A major source of chronic inflammation is an inflammatory diet. A recent research study indicated that a typical inflammatory American diet leads to elevated risk for deep vein thrombosis. Alternatively, an anti-inflammatory diet rich in B vitamins and omega-3 oils minimized DVT. Saturated fats had no impact, consistent with the lack of evidence supporting the shift from saturated fats to toxic omega-6-rich polyunsaturated vegetable oils.

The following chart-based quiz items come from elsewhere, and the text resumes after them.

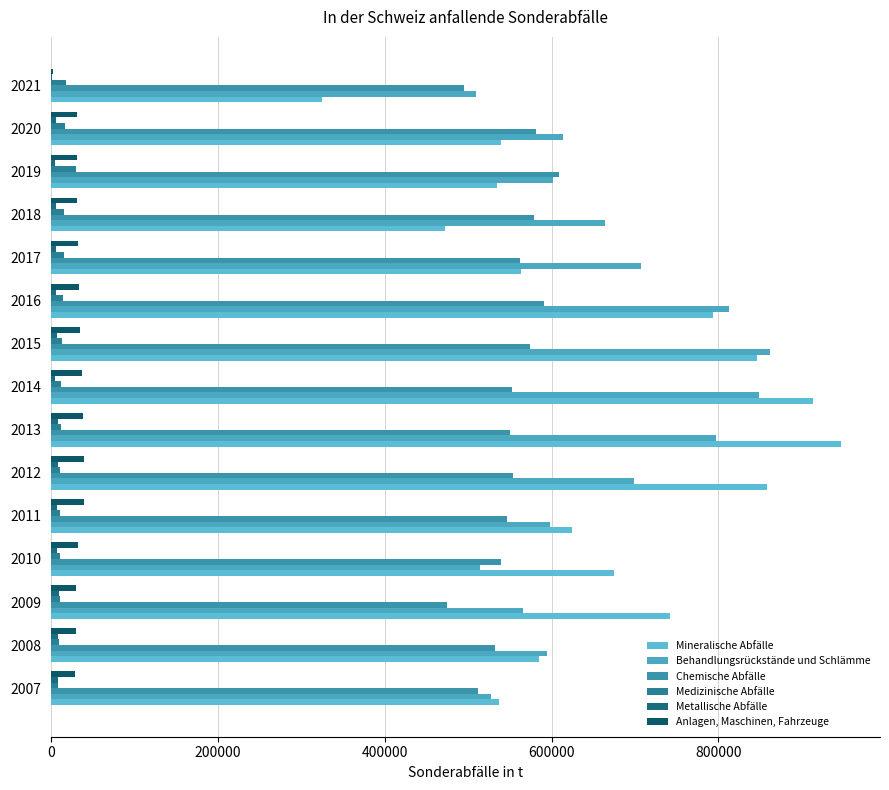

Reading right to left, list all the values displayed in this chart.

Mineralische Abfälle: 325600	538900	534600	472100	563400	793600	845600	913200	946200	857900	624000	675000	741700	584700	537200
Behandlungsrückstände und Schlämme: 509800	613600	601900	664400	706600	812300	861900	848900	797300	698900	598000	514700	565300	594600	527500
Chemische Abfälle: 495300	581000	608500	579200	562800	590400	574000	552500	550500	553900	547000	539100	475100	532800	511500
Medizinische Abfälle: 17800	16600	30300	16000	15400	14900	13700	12750	12400	11700	11700	10900	10600	10300	8300
Metallische Abfälle: 1100	6300	5000	6300	6600	6700	7500	5400	9000	9100	7800	7400	9700	9100	8800
Anlagen, Maschinen, Fahrzeuge: 3000	31400	31800	31200	32500	33600	35600	37800	38700	39700	40100	32400	30300	30100	29000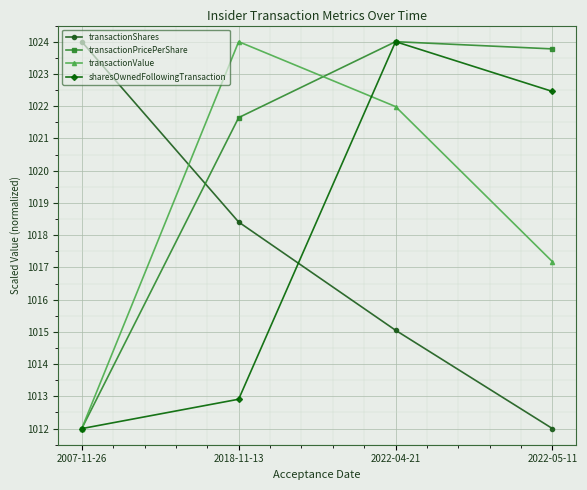

True or false: sharesOwnedFollowingTransaction has a value of 1596.1 at 2018-11-13.

False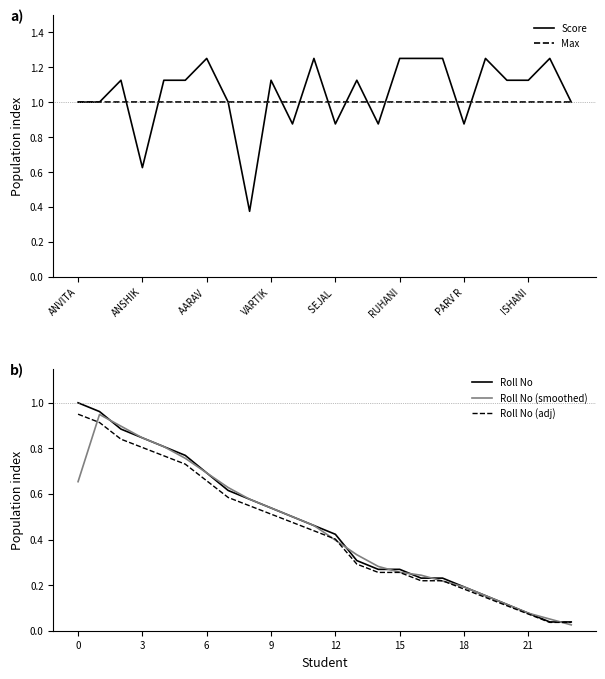

At which label is Max closest to 1?

ANVITA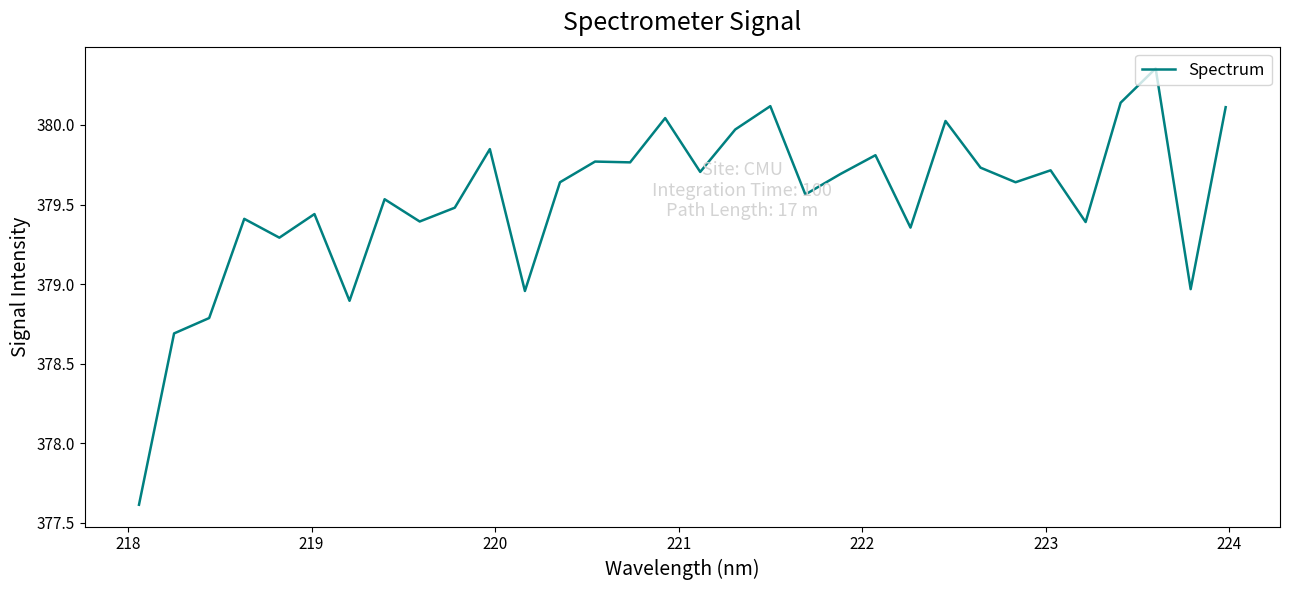

What is the smallest value displayed?

377.6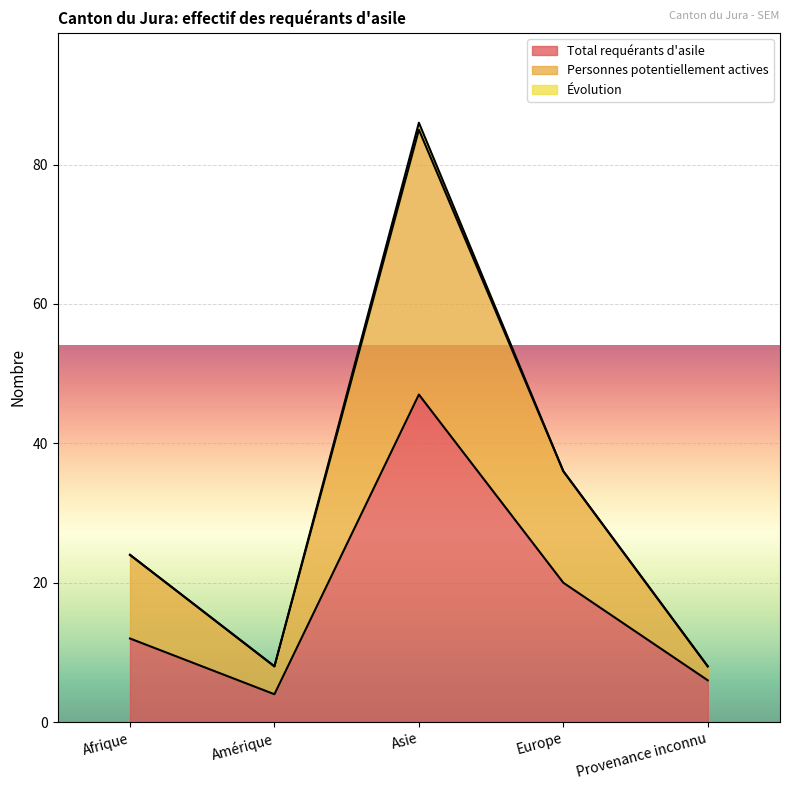

At which label is Total requérants d'asile closest to 25?

Europe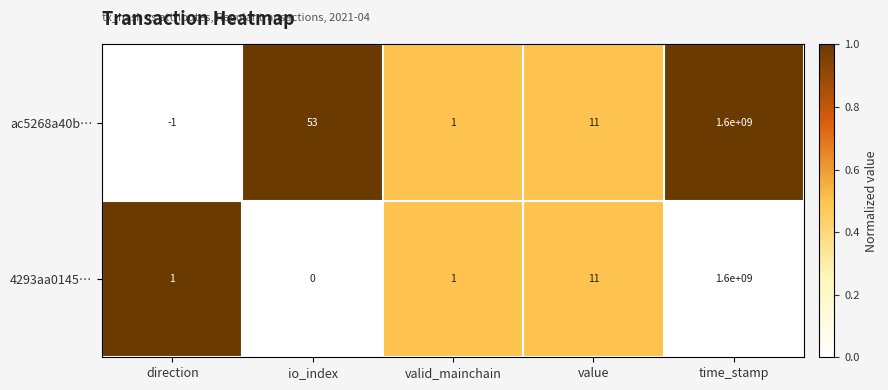

Which series has the largest total across all categories?

ac5268a40b…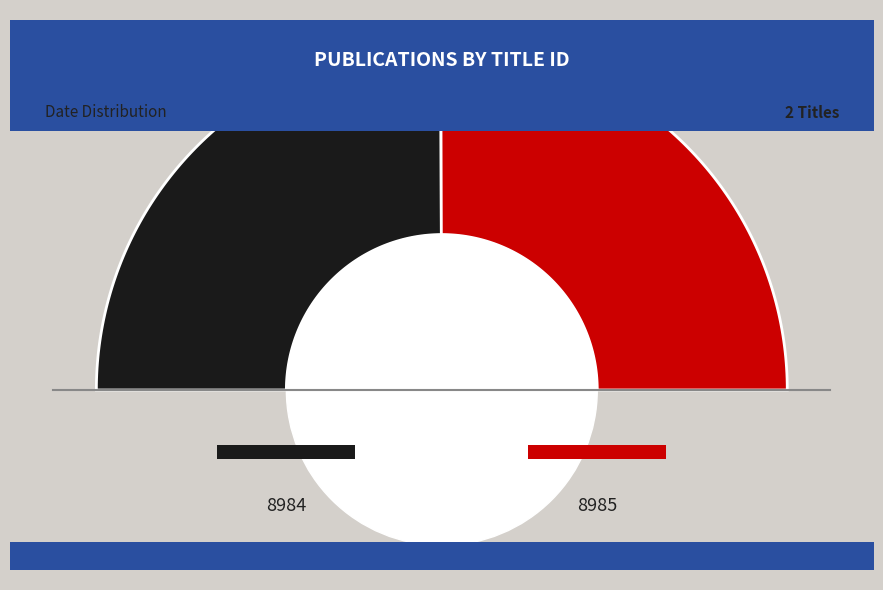

To the nearest percent, what percentage of the pie is 8985?

50%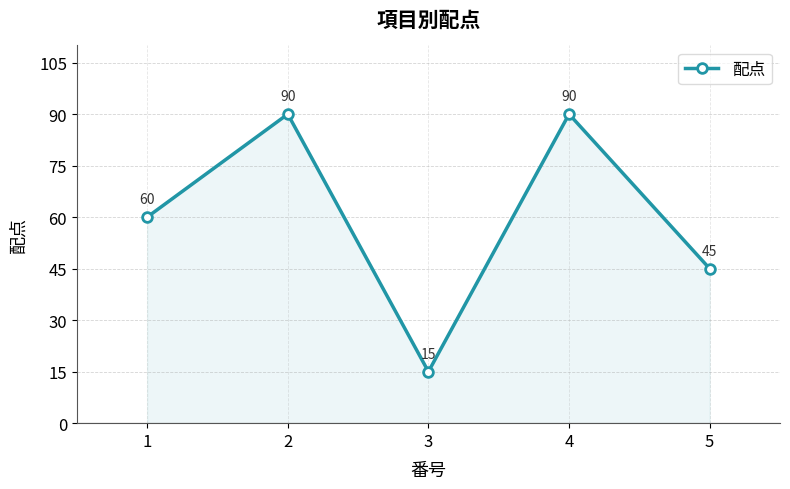

Where is the first local maximum?

2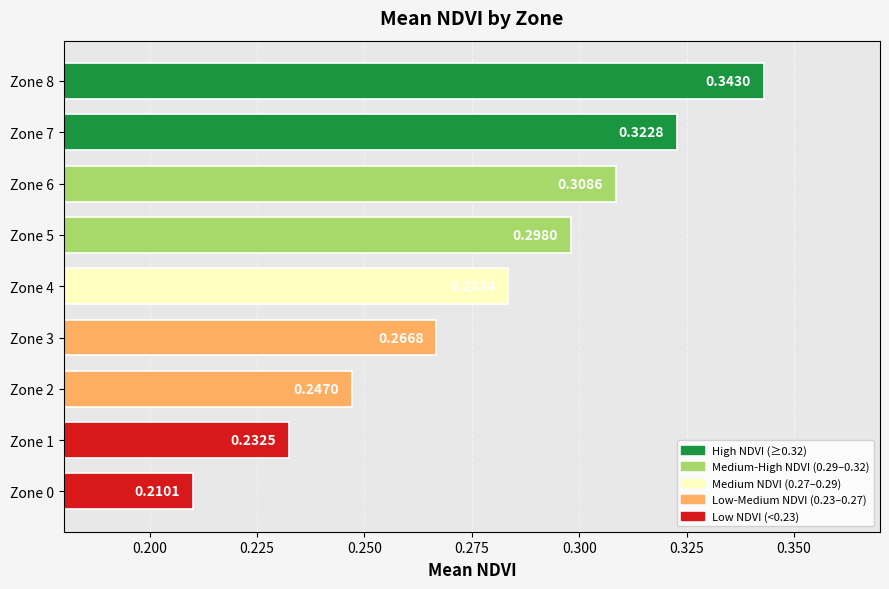

How many distinct data groups are displayed?

1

So, the best thing that you can do to protect yourself from clots when you travel over the holidays, is to eat right and get your exercise, before you travel. Avoid starch (in large amounts) and polyunsaturated vegetable oils (except olive oil.) Corn oil, soy oil, cottonseed oil and safflower oil are particularly inflammatory. Eat plenty of veggies and fruits and enjoy the turkey and cranberries. Make sure that the only sweeteners used are sugar and honey (avoid high fructose corn syrup.) Light corn syrup is the stealth form of HFCS -- it may be lower in calories, since fructose is sweeter than sugar, but it is highly inflammatory! (Research also indicates that fructose causes premature wrinkling and skin aging, by enhancing the crosslinking of collagen. HFCS also causes type II diabetes in lab animals.)